Und was ist mit den Großvätern?
Und was ist nun mit den Großvätern? Sie lassen sich weniger in die Betreuungspflicht nehmen als die Großmütter. Ob sie sich fein raushalten oder ob die Großmütter ihnen die Enkel vorsorglich lieber nicht anvertrauen, harrt noch der Aufklärung. Gleichmäßig scheint der Enkelbetreuungsjob jedenfalls nicht verteilt zu sein, obwohl mir gesprächsweise auch einige Vorzeige-Opas im Dauereinsatz angepriesen wurden. Ein Fall von Verteilungsungerechtigkeit? Die Omaemanzipation hat noch viel zu tun.
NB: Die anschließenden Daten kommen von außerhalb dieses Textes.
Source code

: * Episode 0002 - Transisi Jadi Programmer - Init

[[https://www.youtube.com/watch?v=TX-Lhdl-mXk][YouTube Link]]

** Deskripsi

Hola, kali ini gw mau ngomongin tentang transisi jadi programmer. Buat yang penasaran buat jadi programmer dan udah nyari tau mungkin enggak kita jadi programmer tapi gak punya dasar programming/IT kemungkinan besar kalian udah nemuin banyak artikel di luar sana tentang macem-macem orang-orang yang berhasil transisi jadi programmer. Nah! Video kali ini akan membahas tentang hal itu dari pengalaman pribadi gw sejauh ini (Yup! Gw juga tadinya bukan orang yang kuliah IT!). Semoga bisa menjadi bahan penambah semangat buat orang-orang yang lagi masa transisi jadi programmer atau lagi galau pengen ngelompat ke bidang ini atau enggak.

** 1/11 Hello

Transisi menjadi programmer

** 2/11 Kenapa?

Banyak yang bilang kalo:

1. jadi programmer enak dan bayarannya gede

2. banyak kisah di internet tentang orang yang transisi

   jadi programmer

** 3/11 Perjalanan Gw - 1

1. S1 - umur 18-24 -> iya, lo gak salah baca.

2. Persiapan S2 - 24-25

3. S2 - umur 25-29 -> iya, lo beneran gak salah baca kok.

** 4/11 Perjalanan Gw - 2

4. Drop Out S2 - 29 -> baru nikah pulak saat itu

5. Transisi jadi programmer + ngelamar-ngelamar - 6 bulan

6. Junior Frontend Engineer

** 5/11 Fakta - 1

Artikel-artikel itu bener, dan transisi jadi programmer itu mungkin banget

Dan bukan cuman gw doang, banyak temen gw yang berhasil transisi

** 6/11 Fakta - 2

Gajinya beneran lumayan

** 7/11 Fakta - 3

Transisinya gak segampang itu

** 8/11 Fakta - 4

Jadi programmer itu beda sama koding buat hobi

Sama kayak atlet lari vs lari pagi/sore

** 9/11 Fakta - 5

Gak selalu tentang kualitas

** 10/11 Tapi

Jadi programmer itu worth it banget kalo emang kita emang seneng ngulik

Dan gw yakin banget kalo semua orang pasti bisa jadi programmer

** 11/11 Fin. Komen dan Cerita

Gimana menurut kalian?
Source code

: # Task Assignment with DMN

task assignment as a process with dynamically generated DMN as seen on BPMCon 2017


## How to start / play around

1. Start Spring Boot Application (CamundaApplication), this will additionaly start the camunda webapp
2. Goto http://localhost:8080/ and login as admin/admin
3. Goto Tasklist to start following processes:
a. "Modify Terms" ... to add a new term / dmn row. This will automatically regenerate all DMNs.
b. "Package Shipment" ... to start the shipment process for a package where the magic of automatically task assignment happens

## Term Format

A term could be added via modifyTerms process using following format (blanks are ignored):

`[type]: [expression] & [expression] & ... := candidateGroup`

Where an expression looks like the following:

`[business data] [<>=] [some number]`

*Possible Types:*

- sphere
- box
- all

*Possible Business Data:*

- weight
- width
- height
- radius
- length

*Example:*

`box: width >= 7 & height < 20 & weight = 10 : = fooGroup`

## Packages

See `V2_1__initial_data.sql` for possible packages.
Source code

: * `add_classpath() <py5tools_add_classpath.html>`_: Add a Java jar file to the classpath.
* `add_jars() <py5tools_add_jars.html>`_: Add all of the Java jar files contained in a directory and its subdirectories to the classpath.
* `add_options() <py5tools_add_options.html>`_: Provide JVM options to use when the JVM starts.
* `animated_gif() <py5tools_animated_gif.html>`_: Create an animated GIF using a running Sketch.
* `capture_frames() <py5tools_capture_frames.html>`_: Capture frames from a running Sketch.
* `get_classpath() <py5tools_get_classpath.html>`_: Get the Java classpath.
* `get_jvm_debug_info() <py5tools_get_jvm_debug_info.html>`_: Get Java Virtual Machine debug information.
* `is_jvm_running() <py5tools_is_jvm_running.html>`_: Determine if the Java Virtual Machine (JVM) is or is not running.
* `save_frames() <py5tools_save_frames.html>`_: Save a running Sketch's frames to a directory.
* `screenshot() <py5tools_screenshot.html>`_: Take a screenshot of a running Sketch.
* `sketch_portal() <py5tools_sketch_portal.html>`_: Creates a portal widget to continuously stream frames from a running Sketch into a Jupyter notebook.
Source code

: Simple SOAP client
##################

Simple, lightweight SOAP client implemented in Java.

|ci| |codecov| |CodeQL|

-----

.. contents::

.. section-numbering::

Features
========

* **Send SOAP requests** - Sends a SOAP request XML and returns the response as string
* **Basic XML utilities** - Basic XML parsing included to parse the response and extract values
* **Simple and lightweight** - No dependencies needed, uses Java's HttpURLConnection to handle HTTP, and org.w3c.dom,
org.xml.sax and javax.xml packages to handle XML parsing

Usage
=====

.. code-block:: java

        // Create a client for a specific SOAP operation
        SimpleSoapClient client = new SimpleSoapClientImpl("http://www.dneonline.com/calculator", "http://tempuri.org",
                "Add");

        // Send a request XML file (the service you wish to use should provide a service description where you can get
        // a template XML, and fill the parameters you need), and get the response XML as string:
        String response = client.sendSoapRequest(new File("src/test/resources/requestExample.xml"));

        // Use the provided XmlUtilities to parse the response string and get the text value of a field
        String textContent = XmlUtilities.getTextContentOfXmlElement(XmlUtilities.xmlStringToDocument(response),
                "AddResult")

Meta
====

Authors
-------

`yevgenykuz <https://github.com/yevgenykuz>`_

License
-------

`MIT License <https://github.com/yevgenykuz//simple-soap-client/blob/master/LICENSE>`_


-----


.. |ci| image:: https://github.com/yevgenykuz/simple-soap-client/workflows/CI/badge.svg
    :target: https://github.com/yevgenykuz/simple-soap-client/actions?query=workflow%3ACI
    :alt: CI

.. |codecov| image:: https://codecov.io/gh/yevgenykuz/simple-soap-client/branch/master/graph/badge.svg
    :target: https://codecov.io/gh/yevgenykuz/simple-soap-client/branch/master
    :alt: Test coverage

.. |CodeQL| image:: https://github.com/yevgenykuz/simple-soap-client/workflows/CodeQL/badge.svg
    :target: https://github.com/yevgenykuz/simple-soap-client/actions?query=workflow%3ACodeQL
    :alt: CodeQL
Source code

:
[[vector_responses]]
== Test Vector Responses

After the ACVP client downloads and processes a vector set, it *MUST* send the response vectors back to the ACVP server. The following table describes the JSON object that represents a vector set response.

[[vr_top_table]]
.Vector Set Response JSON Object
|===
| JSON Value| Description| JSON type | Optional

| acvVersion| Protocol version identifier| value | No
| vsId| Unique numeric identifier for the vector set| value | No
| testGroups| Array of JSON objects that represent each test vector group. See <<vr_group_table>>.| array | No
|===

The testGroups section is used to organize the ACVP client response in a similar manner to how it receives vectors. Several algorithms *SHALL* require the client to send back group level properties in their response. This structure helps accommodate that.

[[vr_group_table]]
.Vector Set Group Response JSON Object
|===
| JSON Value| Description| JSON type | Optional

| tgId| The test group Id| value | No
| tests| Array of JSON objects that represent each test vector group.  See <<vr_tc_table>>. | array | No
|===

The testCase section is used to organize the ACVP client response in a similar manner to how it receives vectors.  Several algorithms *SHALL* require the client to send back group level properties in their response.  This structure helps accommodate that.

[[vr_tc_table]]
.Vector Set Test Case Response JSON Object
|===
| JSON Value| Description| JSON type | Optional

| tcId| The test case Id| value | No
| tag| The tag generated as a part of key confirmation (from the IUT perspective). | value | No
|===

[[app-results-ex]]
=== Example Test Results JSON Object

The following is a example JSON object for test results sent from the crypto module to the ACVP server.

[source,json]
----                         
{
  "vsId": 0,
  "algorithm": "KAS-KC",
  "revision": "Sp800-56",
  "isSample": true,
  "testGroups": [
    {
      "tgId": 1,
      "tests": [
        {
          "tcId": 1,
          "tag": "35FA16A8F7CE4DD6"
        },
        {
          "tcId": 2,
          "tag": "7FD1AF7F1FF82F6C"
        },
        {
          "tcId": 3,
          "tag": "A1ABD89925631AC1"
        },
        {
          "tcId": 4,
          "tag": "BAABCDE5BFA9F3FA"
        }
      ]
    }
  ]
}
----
Aber immerhin: Indirekt sind auch die Opas nützlich. Eine Untersuchung des »Max-Planck-Instituts für demographische Forschung« in Rostock hat herausgefunden: Ein Jahr nachdem Großväter in Deutschland in Frührente gehen, steigt die Wahrscheinlichkeit, dass ihre Kinder, also die Elterngeneration, ein zweites Kind bekommen um 17 Prozentpunkte. So sind also auch die Opas daran beteiligt, dass die Fertilitätsrate hierzulande nicht noch weiter absackt. Der Renteneintritt der Großväter habe sogar größeren Einfluss auf die Familienplanung der Elterngeneration als der Renteneintritt der Großmütter, sagen die Max-Planck-Forscher – freilich bloß deshalb, weil die Großmütter häufig Teilzeit arbeiten und schon vor der fälschlich Ruhestand genannten Lebensphase viel Zeit für die Betreuung der Enkel aufbringen.Wie kommt es, dass über die gesellschaftliche Leistung der Großmütter für den sozialen Zusammenhang im Land öffentlich kaum geredet und geforscht wird? Diese Leistungen gibt es sozusagen frei Haus. Die Großeltern verlangen kein Enkelbetreuungsgeld vom Staat, was die Schuldenquote des Finanzministers schont. Sie beschweren sich generell nicht (oder nur selten). Als ob Familienpolitik, Vereinbarkeitskonzepte oder Arbeitsmarktpartizipation immer nur vom Staat initiiert und bezahlt werden müssten! Die Politik ist hier gerade einmal nicht gefordert. Sie müsste lediglich gelegentlich die Leistung dieser Großeltern loben und preisen.